Excerpt>

********

Meet Necessity, The Mother of Invention, Daughter of Oog

Welcome to the Stone Age! Check out our review of Fire & Stone for some tips and tricks on how to survive. Good luck!

Disclosure: Meeple Mountain received a free copy of this product in exchange for an honest, unbiased review. This review is not intended to be an endorsement.

Have you got your spears sharpened? Got some comfortable hides strapped to your feet? Ready to have your mind blown by this thing called “fire”?

Good! In that case, hello, and welcome to the Stone Age! It may come as a shock to you, but there’s a lot to see and do outside of these confines you’ve grown accustomed to. The world, as they say, is your oyster. Don’t worry. You’ll discover oysters eventually and that saying will make a whole lot more sense. For now, just sit back and enjoy the ride the walk.

In Fire & Stone, you will be working to spread your tribe’s influence across the surface of this new world. As you explore this vast world, you will be gathering food for your tribe, inventing new technologies to make your journey a little easier, and creating settlements along the way.

********

Stated problem 1>
Answer each question from the Fire & Stone review:
(a) Who received a free copy of the game?
(b) In Fire & Stone, what do you work to spread across the surface of the new world?
(c) What new thing is the reader told to get ready to have their mind blown by?
Stated problem 2> Which activities does the Fire & Stone review say you will do as you explore the vast world? List all of them.

Data segment>

********

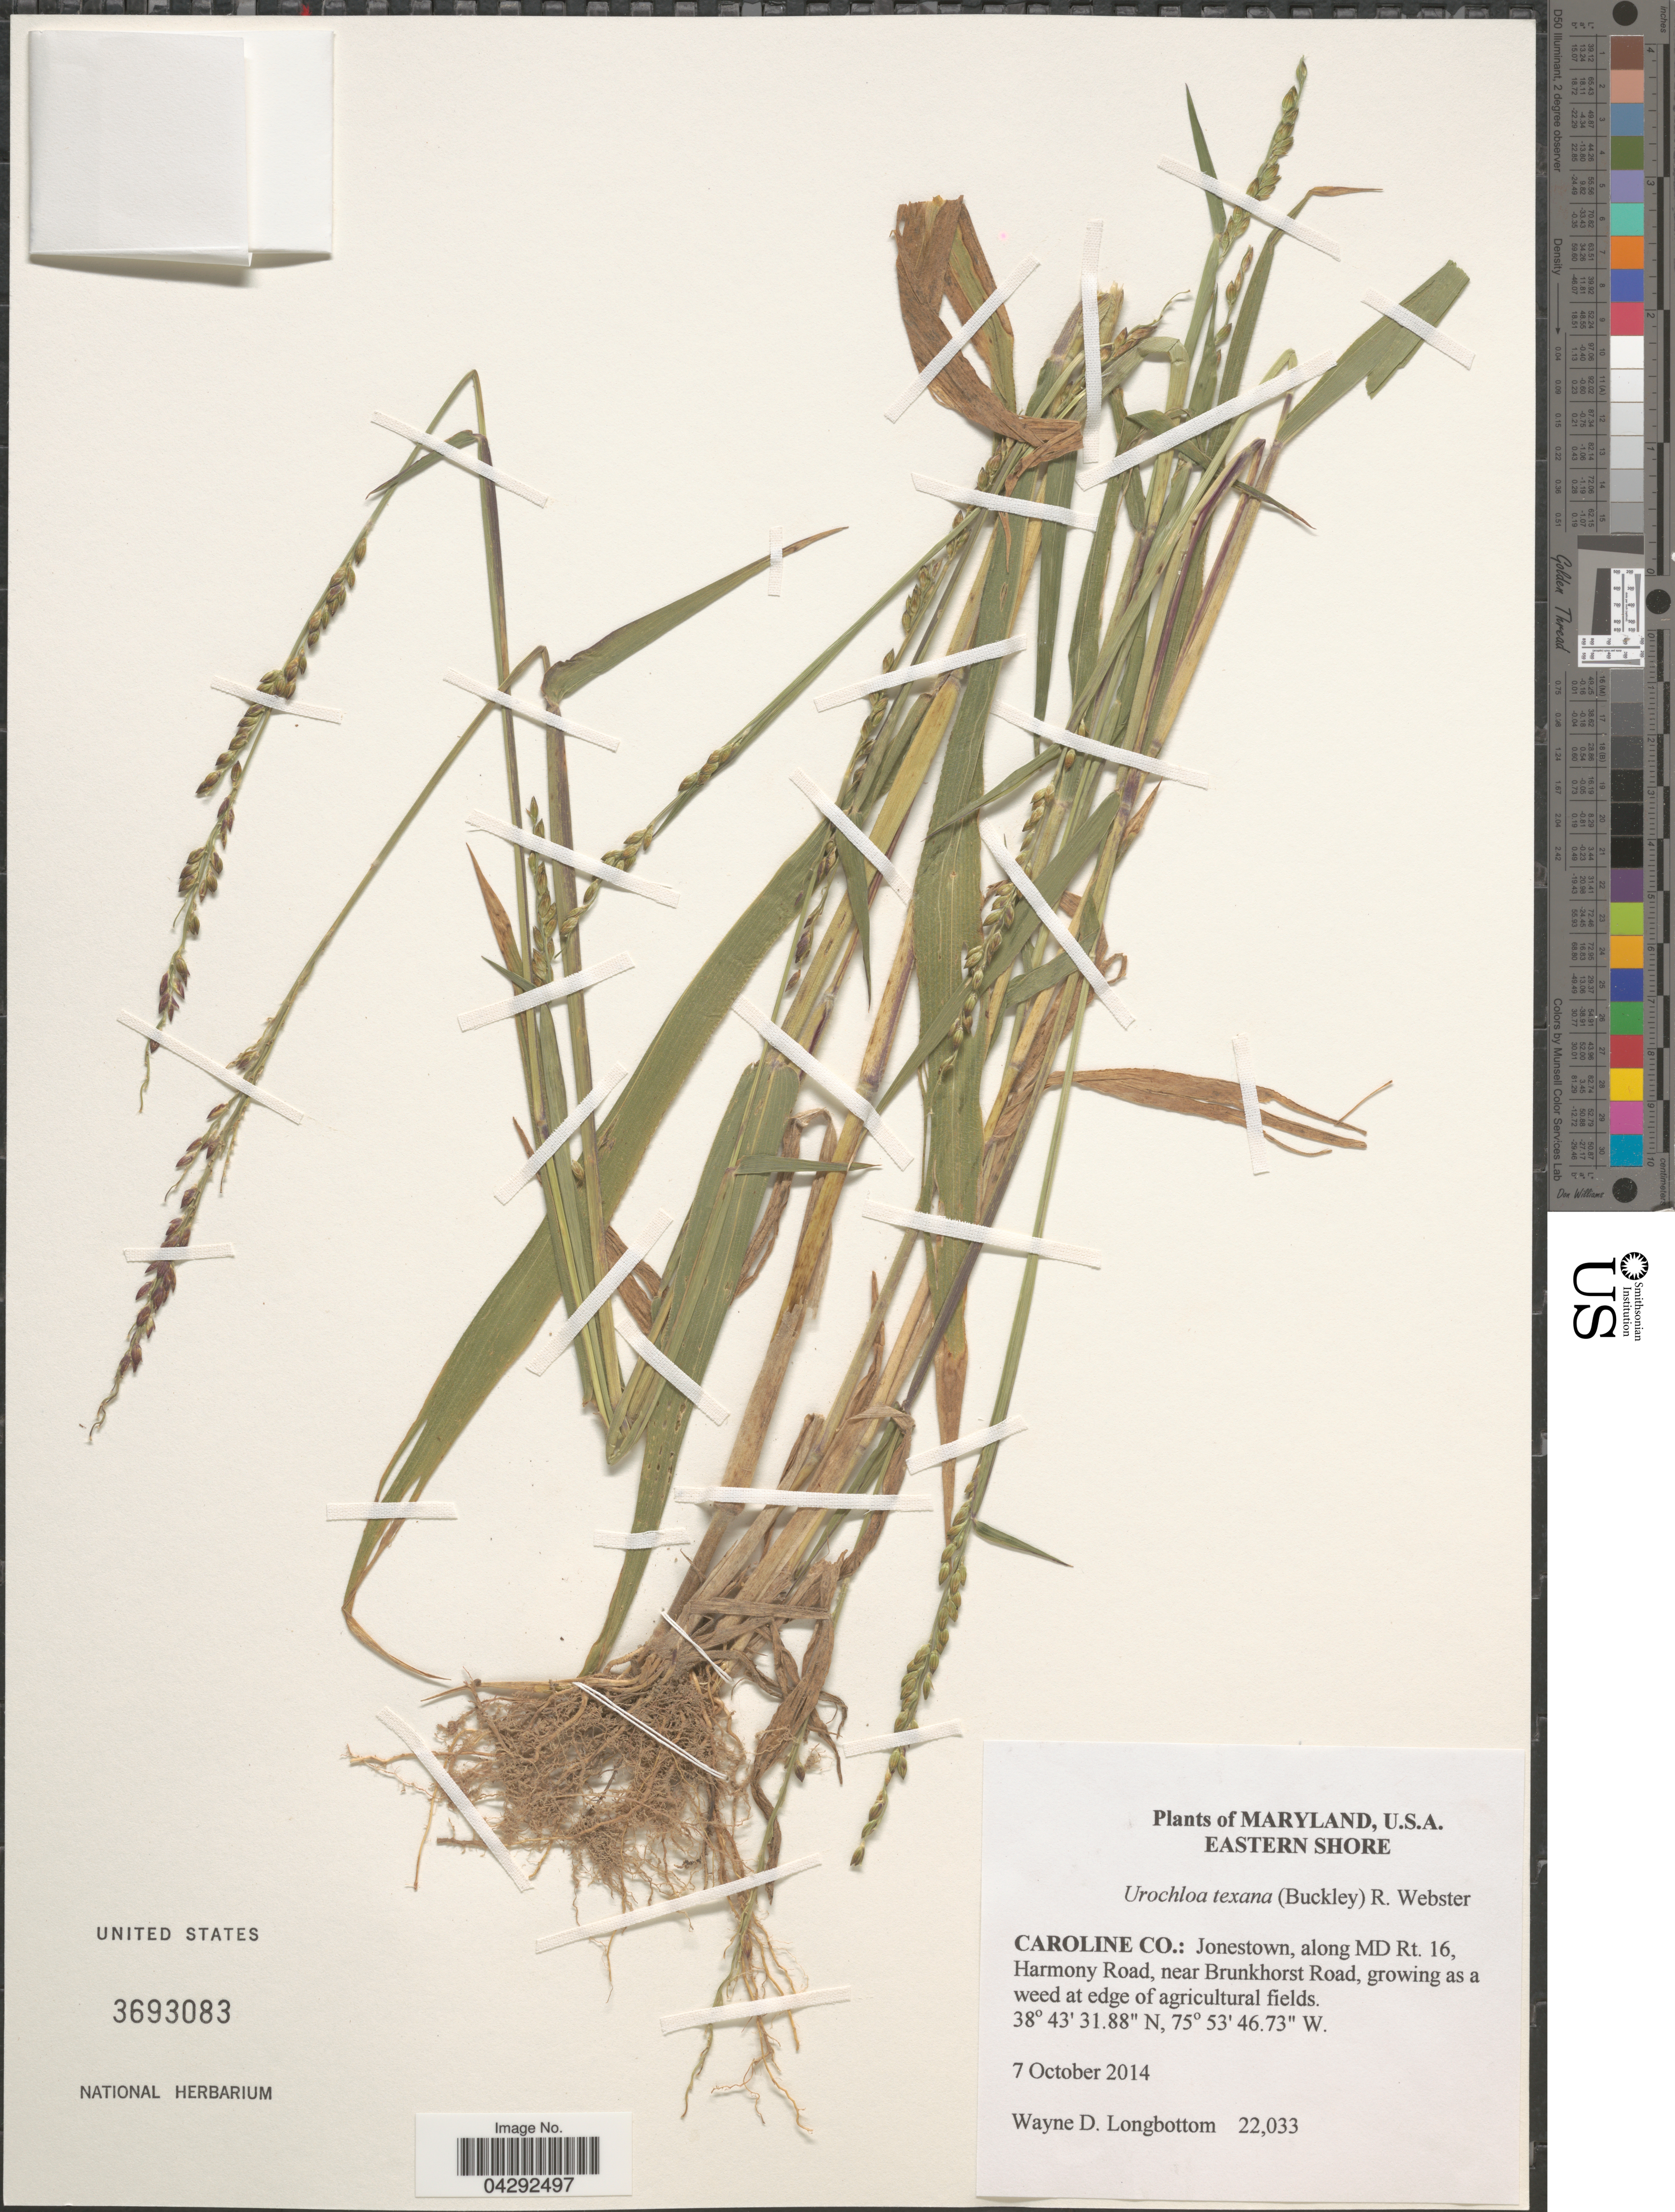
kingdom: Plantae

********

Problem solution 1>
(a) Meeple Mountain
(b) Your tribe's influence
(c) Fire

Problem solution 2>
- Gathering food for your tribe
- Inventing new technologies to make your journey a little easier
- Creating settlements along the way